Without any pictures, copy the records below once more, exactly as they are.

□ □ □

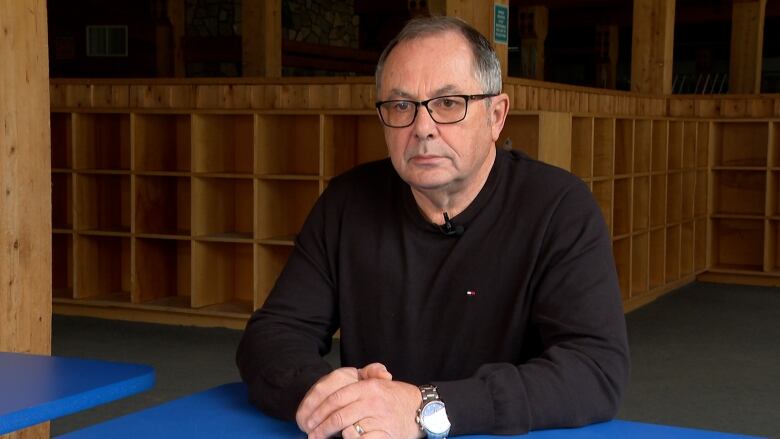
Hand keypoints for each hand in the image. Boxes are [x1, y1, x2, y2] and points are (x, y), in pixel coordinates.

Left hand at [296, 363, 422, 438]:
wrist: (423, 409)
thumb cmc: (398, 397)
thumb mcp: (380, 383)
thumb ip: (360, 384)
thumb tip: (334, 396)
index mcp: (368, 387)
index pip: (336, 397)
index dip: (320, 410)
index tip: (311, 419)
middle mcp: (372, 400)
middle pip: (338, 415)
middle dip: (321, 427)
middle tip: (311, 434)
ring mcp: (378, 417)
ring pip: (346, 428)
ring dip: (331, 436)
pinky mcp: (384, 433)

□ □ □

Reply to the exercise:
Hand keypoints for each hand in the image. Boxes are [x1, y1, x2, y2] and points are (x, y), in pixel coordinates.

Left hand at [296, 363, 422, 438]:
wrist: (423, 409)
thumb cmc: (398, 397)
thumb mcp: (380, 383)
thumb ip: (360, 384)
thumb tip: (334, 396)
index mcp: (368, 387)
index pip: (336, 397)
index dip: (320, 410)
index tip: (311, 419)
middle mcp: (372, 400)
middle pip: (338, 415)
middle dip: (321, 427)
middle tip: (311, 434)
ring mcp: (378, 417)
ring pip: (346, 428)
ring dip: (331, 436)
pinky mcp: (384, 433)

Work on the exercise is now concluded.